Pumpkin Orange Ginger Smoothie

“Eating a variety of nutrient-rich foods is one of the best things you can do to support your immune system,” Mills says. “A good place to start is by setting a goal to eat seven servings of vegetables and fruits a day.”

This smoothie offers a jolt of nutrients like beta carotene, vitamin C, protein and vitamin D if you use fortified orange juice or milk, Mills says. “Substituting a plant-based milk for cow’s milk, may or may not have vitamin D. You would have to read the label to know for sure. The pumpkin seeds, along with the milk provided protein, and are also a pretty tasty way to get zinc.”

¼ cup fortified 100% orange juice
½ cup low-fat milk
¼ cup pumpkin puree, or cooked pumpkin
¼ teaspoon grated ginger, peeled
1 small carrot, cut into several pieces
2-3 cubes of ice

2 tablespoons, pumpkin seeds (Save a few to sprinkle on top)

Add juice, milk, pumpkin, ginger, carrot, ice and most of the pumpkin seeds into your blender. Blend until smooth. Pour into a tall glass and top with pumpkin seeds.

“Yogurt (along with a little water) could be substituted for the low-fat milk, which would give you probiotics from its fermentation — also helpful to the immune system,” Mills says.

Roasted Turnip and Turmeric Soup

You will need your range before you use your blender for this one, which White created when her daughter was sick with a cold. “Add this soul warming recipe to your cold and flu season arsenal ASAP,” she writes.
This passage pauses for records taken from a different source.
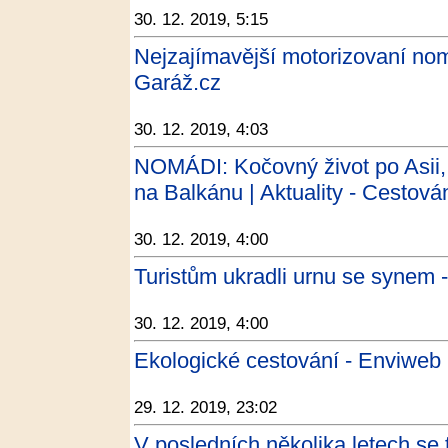
30. 12. 2019, 5:15
Nejzajímavější motorizovaní nomá
Garáž.cz
30. 12. 2019, 4:03
NOMÁDI: Kočovný život po Asii, 
na Balkánu | Aktuality - Cestová
30. 12. 2019, 4:00
Turistům ukradli urnu se synem 
30. 12. 2019, 4:00
Ekologické cestování - Enviweb
29. 12. 2019, 23:02
V posledních několika letech se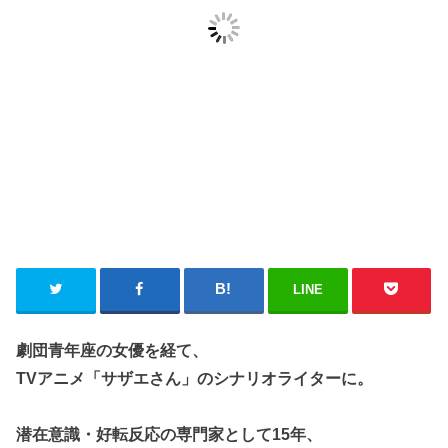
LINE
劇団青年座の女優を経て、
TVアニメ「サザエさん」のシナリオライターに。
潜在意識・好転反応の専門家として15年、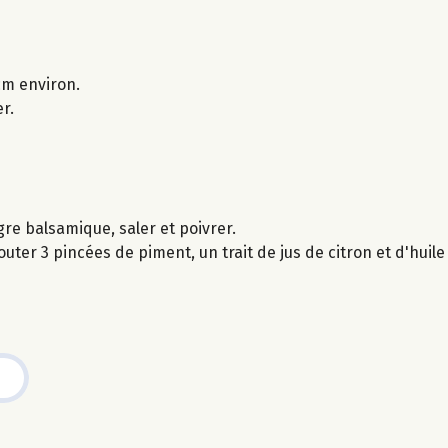
 cm environ.
r.
gre balsamique, saler et poivrer.
ter 3 pincées de piment, un trait de jus de citron et d'huile 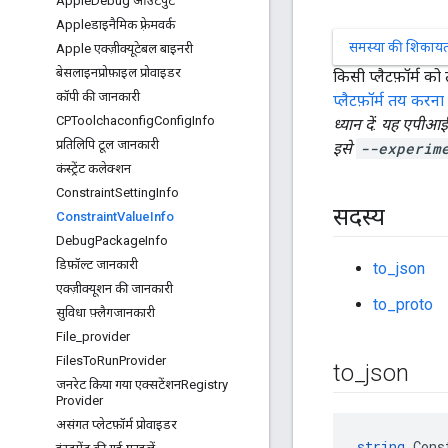
Apple
Debug आउटपुट
Appleडाइनैमिक फ़्रेमवर्क
समस्या की शिकायत 
Apple एक्ज़ीक्यूटेबल बाइनरी
बेसलाइनप्रोफ़ाइल प्रोवाइडर
किसी प्लैटफ़ॉर्म को
कॉपी की जानकारी
प्लैटफ़ॉर्म तय करना
CPToolchaconfig
Config
Info
ध्यान दें: यह एपीआई
प्रतिलिपि टूल जानकारी
इसे
--experim
कंस्ट्रेंट कलेक्शन
Constraint
Setting
Info
सदस्य
Constraint
Value
Info
Debug
Package
Info
डिफ़ॉल्ट जानकारी
to_json
एक्ज़ीक्यूशन की जानकारी
to_proto
सुविधा फ़्लैगजानकारी
File
_
provider
Files
To
Run
Provider
to
_
json
जनरेट किया गया एक्सटेंशनRegistry
Provider
असंगत प्लेटफ़ॉर्म प्रोवाइडर
string
 Cons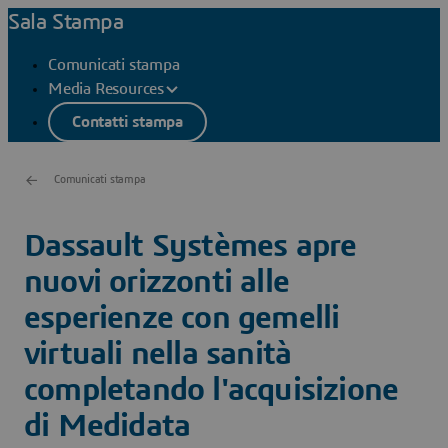
Sala Stampa
Comunicati stampa
Media Resources
Contatti stampa
Comunicati stampa
Dassault Systèmes apre
nuovi orizzonti alle
esperienze con gemelli
virtuali nella sanità
completando l'acquisizione
di Medidata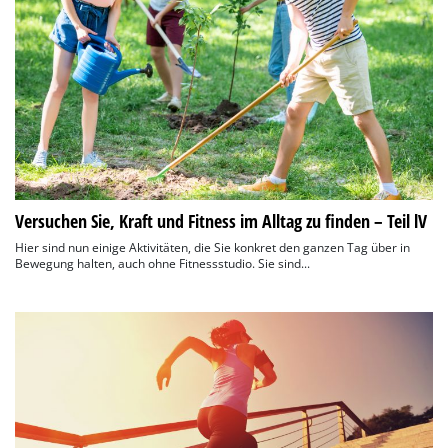
Versuchen Sie, Kraft und Fitness im Alltag zu finden – Teil lV
Hier sind nun einige Aktivitäten, die Sie konkret den ganzen Tag über in
Bewegung halten, auch ohne Fitnessstudio. Sie sind...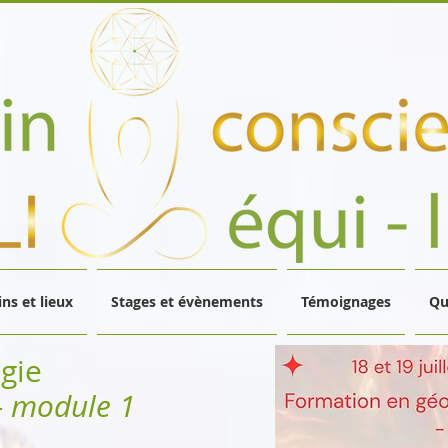
ns et lieux
Stages et évènements
Témoignages
Qu
gie
- module 1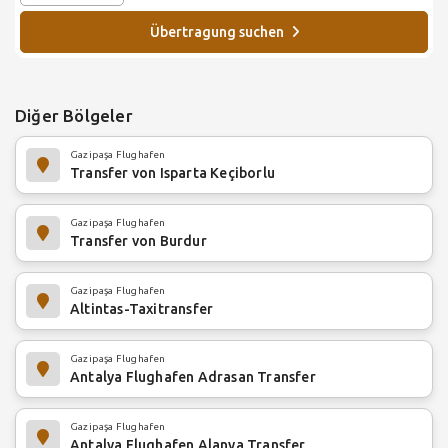
Übertragung suchen
Diğer Bölgeler
Gazipaşa Flughafen
Transfer von Isparta Keçiborlu
Gazipaşa Flughafen
Transfer von Burdur
Gazipaşa Flughafen
Altintas-Taxitransfer
Gazipaşa Flughafen
Antalya Flughafen Adrasan Transfer
Gazipaşa Flughafen
Antalya Flughafen Alanya Transfer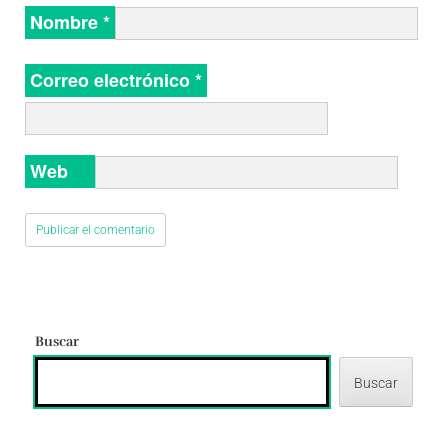
Nombre
*
Correo electrónico
*
Web
Buscar
Buscar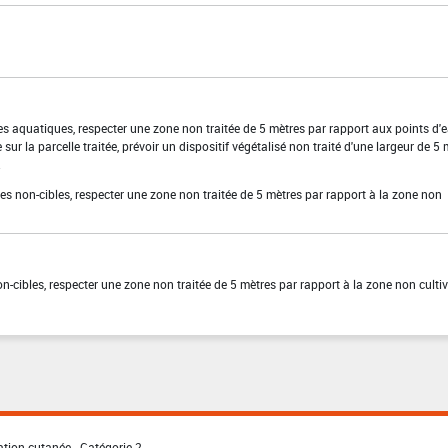
es aquatiques, respecter une zone non traitée de 5 mètres par rapport aux points d'
sur la parcelle traitée, prévoir un dispositif végétalisé non traité d'une largeur de 5
.
es non-cibles, respecter une zone non traitée de 5 mètres par rapport à la zone non
on-cibles, respecter une zone non traitée de 5 mètres par rapport à la zone non culti
ation cutanée - Catégorie 2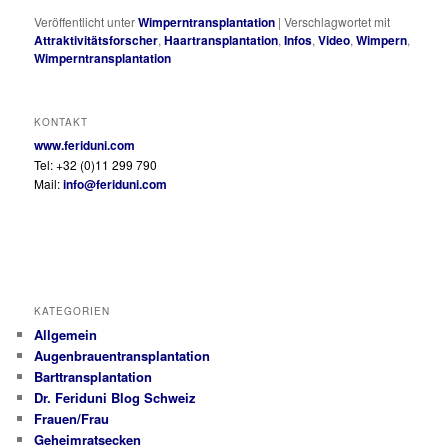
Veröffentlicht unter
Wimperntransplantation
|
Verschlagwortet mit
Attraktivitätsforscher
,
Haartransplantation
,
Infos
,
Video
,
Wimpern
,
Wimperntransplantation
KONTAKT
www.feriduni.com
Tel: +32 (0)11 299 790
Mail:
info@feriduni.com
KATEGORIEN
Allgemein
Augenbrauentransplantation
Barttransplantation
Dr. Feriduni Blog Schweiz
Frauen/Frau
Geheimratsecken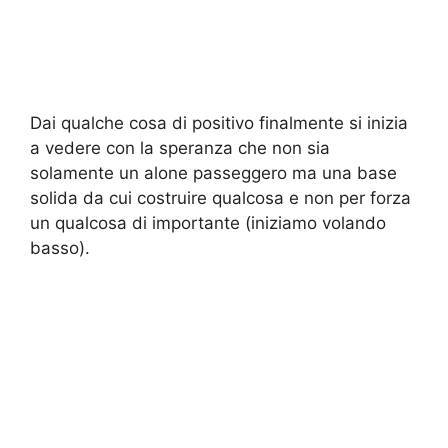
Dai qualche cosa di positivo finalmente si inizia
a vedere con la speranza che non sia
solamente un alone passeggero ma una base
solida da cui costruire qualcosa e non per forza
un qualcosa di importante (iniziamo volando
basso).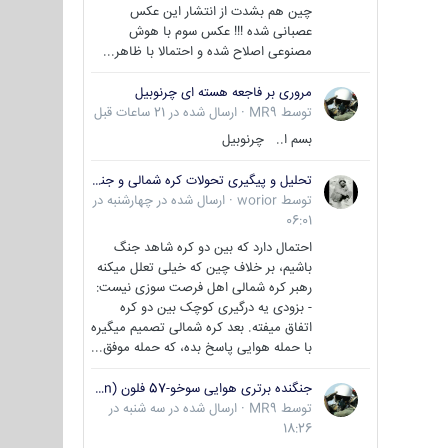
چین هم بشدت از انتشار این عکس
عصبانی شده !!! عکس سوم با هوش
مصنوعی اصلاح شده و احتمالا با ظاهر...
مروری بر فاجعه هسته ای چرنوبیل
توسط
MR9
·
ارسال شده در
21 ساعات قبل
بسم ا.. چرنوبیل
تحلیل و پیگیری تحولات کره شمالی و جنوبی
توسط
worior
·
ارسال شده در
چهارشنبه در
06:01
احتمال دارد که بین دو کره شاهد جنگ
باشیم، بر خلاف چین که خیلی تعلل میکنه
رهبر کره شمالی اهل فرصت سوزی نیست:
- بزودی یه درگیری کوچک بین دو کره
اتفاق میفته. بعد کره شمالی تصمیم میگیره
با حمله هوایی پاسخ بده، که حمله موفق...
جنگنده برتری هوایی سوخو-57 فلون (Su-57/Felon)
توسط
MR9
·
ارسال شده در
سه شنبه در
18:26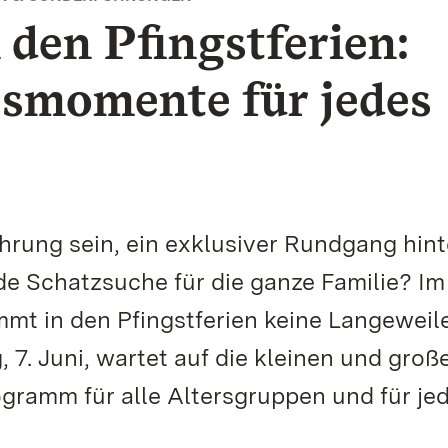
den Pfingstferien:
ssmomente für jedes
hrung sein, ein exklusiver Rundgang hint
de Schatzsuche für die ganze Familie? Im
t in den Pfingstferien keine Langeweile
 7. Juni, wartet auf die kleinen und groß
ogramm für alle Altersgruppen und für je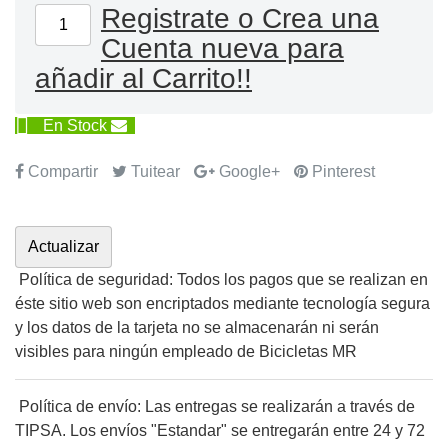
Registrate o Crea una
Cuenta nueva para
añadir al Carrito!!

En Stock
Compartir
Tuitear
Google+
Pinterest
Política de seguridad: Todos los pagos que se realizan en
éste sitio web son encriptados mediante tecnología segura
y los datos de la tarjeta no se almacenarán ni serán
visibles para ningún empleado de Bicicletas MR
Política de envío: Las entregas se realizarán a través de
TIPSA. Los envíos "Estandar" se entregarán entre 24 y 72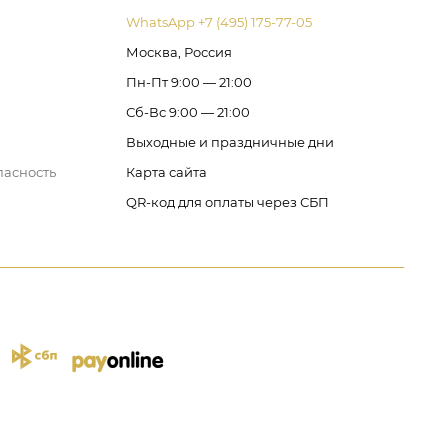
WhatsApp +7 (495) 175-77-05
Москва, Россия
Пн-Пт 9:00 — 21:00
Сб-Вс 9:00 — 21:00
Выходные и праздничные дни
пасность
Карта сайта
QR-код для оплаты через СБП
1 medium butternut squash peeled, seeded and diced
3 large turnips peeled and diced
2 medium sweet potato peeled and diced
2 tablespoons olive oil
1 bunch fresh oregano
1 small bunch fresh thyme
1 quart chicken stock homemade or low sodium
3 tablespoons heavy cream
2 teaspoons ground turmeric
Kosher salt
Black pepper

Preheat oven to 400-degrees F. Place vegetables on a sheet pan, drizzle with olive oil and season with 1 teaspoon kosher salt and black pepper to taste; toss in the fresh herbs and roast for 35 minutes or until vegetables are fork tender. Discard the herbs and place roasted vegetables in a large soup pot. Add stock, cream and turmeric and season with an additional ½ teaspoon salt; stir and bring to a boil. Puree using an immersion blender – taste for seasoning and serve.

Cranberry Rejuvenator with Orange

This recipe, from White’s book “Healthy, Quick & Easy Smoothies, has five ingredients and checks in at under 300 calories. White calls it “a seasonal delight bursting with vitamin C and 10 grams of protein per serving.”

1 cup orange juice preferably, freshly squeezed
1 cup frozen whole cranberries
3/4 cup nonfat vanilla Greek yogurt

In a blender, combine orange juice, cranberries and yogurt. Blend on high speed until smooth. Pour and serve immediately.

Pineapple Mango Chia Shake

1 cup unsweetened almond milk
1 cup frozen mango chunks
1 cup frozen pineapple chunks
1 medium clementine
2 tsp chia seeds

In a blender, combine almond milk, mango, pineapple, clementine and chia seeds. Blend until smooth. Pour into glasses and serve.